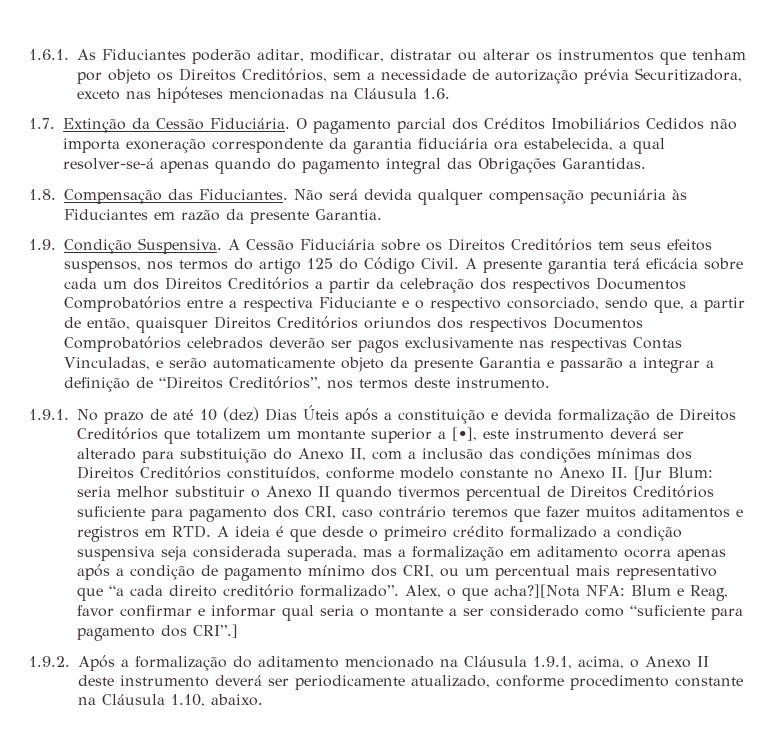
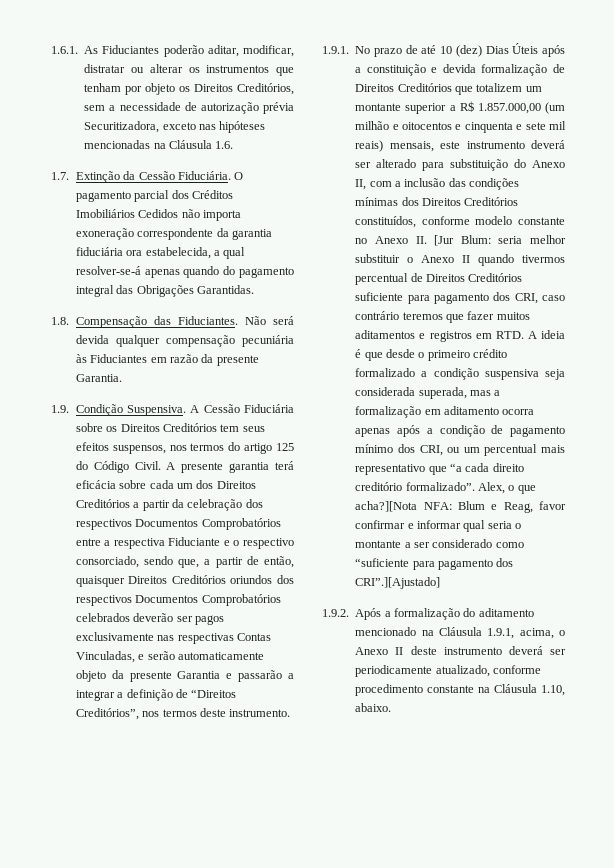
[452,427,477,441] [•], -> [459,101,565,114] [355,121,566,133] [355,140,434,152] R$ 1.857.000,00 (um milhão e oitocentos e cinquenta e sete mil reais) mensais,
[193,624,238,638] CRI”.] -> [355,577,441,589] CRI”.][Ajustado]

= = = =

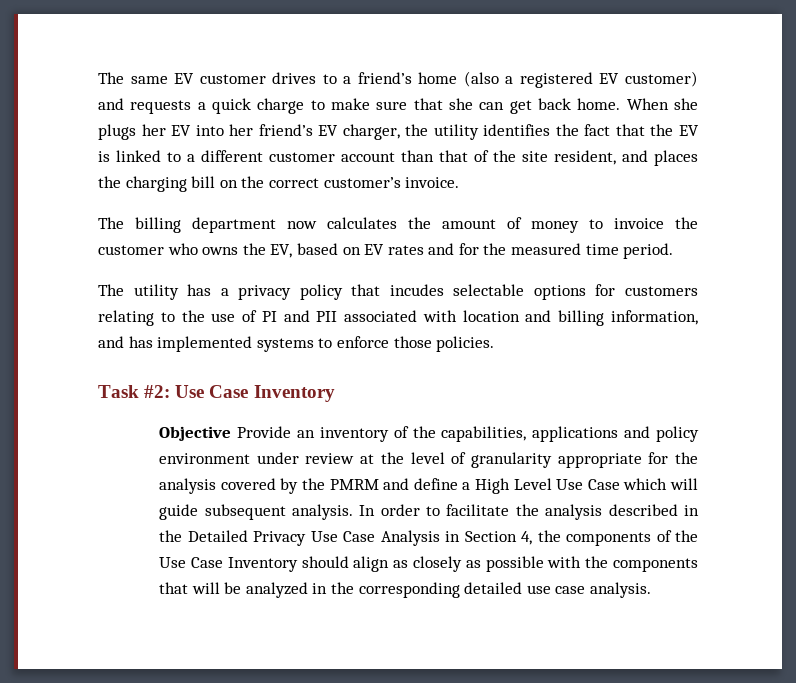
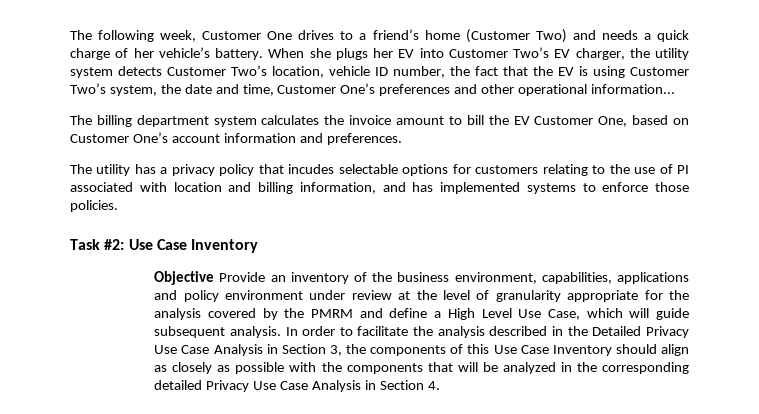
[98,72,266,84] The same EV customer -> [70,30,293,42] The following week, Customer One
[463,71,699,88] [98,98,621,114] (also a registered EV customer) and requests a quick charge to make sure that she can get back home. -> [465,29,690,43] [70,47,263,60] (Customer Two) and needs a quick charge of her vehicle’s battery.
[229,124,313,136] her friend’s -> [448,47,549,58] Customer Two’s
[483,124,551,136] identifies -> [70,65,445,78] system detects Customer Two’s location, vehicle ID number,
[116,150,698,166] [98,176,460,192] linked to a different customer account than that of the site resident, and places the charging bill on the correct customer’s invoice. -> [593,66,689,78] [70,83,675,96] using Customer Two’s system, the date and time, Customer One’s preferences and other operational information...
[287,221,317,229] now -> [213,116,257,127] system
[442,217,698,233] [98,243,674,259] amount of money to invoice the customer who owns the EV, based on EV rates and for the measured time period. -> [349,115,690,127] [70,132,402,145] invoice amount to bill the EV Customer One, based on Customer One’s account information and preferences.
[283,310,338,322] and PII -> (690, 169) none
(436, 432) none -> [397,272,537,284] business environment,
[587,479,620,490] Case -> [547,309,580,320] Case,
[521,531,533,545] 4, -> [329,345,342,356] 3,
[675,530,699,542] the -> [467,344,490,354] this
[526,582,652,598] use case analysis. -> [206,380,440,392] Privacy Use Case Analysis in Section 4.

= = = =

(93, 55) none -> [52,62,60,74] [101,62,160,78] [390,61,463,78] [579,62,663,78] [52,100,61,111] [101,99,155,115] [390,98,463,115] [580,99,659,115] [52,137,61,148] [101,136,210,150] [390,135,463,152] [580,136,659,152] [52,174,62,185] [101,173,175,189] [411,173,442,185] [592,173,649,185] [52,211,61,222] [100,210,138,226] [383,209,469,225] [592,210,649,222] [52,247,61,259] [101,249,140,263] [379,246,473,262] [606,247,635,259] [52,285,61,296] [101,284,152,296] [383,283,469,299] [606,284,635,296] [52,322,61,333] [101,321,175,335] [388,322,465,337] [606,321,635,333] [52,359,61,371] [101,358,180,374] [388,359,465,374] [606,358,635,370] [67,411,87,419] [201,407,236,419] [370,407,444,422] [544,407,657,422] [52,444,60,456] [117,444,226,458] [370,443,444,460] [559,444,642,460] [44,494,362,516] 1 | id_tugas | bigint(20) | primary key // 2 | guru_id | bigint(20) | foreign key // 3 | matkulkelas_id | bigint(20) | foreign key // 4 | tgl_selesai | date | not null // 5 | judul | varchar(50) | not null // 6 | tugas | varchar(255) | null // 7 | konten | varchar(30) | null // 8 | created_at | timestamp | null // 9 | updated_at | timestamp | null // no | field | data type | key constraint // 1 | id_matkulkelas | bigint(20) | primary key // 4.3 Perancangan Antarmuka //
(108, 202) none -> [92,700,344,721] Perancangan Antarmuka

= = = =

** Brief **
Set down precisely the lines above between the line holding "[463,71,699,88] [98,98,621,114] (also" and the line holding "[526,582,652,598] use case", inclusive, and nothing beyond them.

** Your response **
[463,71,699,88] [98,98,621,114] (also a registered EV customer) and requests a quick charge to make sure that she can get back home. -> [465,29,690,43] [70,47,263,60] (Customer Two) and needs a quick charge of her vehicle’s battery.
[229,124,313,136] her friend’s -> [448,47,549,58] Customer Two’s
[483,124,551,136] identifies -> [70,65,445,78] system detects Customer Two’s location, vehicle ID number,
[116,150,698,166] [98,176,460,192] linked to a different customer account than that of the site resident, and places the charging bill on the correct customer’s invoice. -> [593,66,689,78] [70,83,675,96] using Customer Two’s system, the date and time, Customer One’s preferences and other operational information...
[287,221,317,229] now -> [213,116,257,127] system
[442,217,698,233] [98,243,674,259] amount of money to invoice the customer who owns the EV, based on EV rates and for the measured time period. -> [349,115,690,127] [70,132,402,145] invoice amount to bill the EV Customer One, based on Customer One’s account information and preferences.
[283,310,338,322] and PII -> (690, 169) none
(436, 432) none -> [397,272,537,284] business environment,
[587,479,620,490] Case -> [547,309,580,320] Case,
[521,531,533,545] 4, -> [329,345,342,356] 3,
[675,530,699,542] the -> [467,344,490,354] this
[526,582,652,598] use case analysis. -> [206,380,440,392] Privacy Use Case Analysis in Section 4.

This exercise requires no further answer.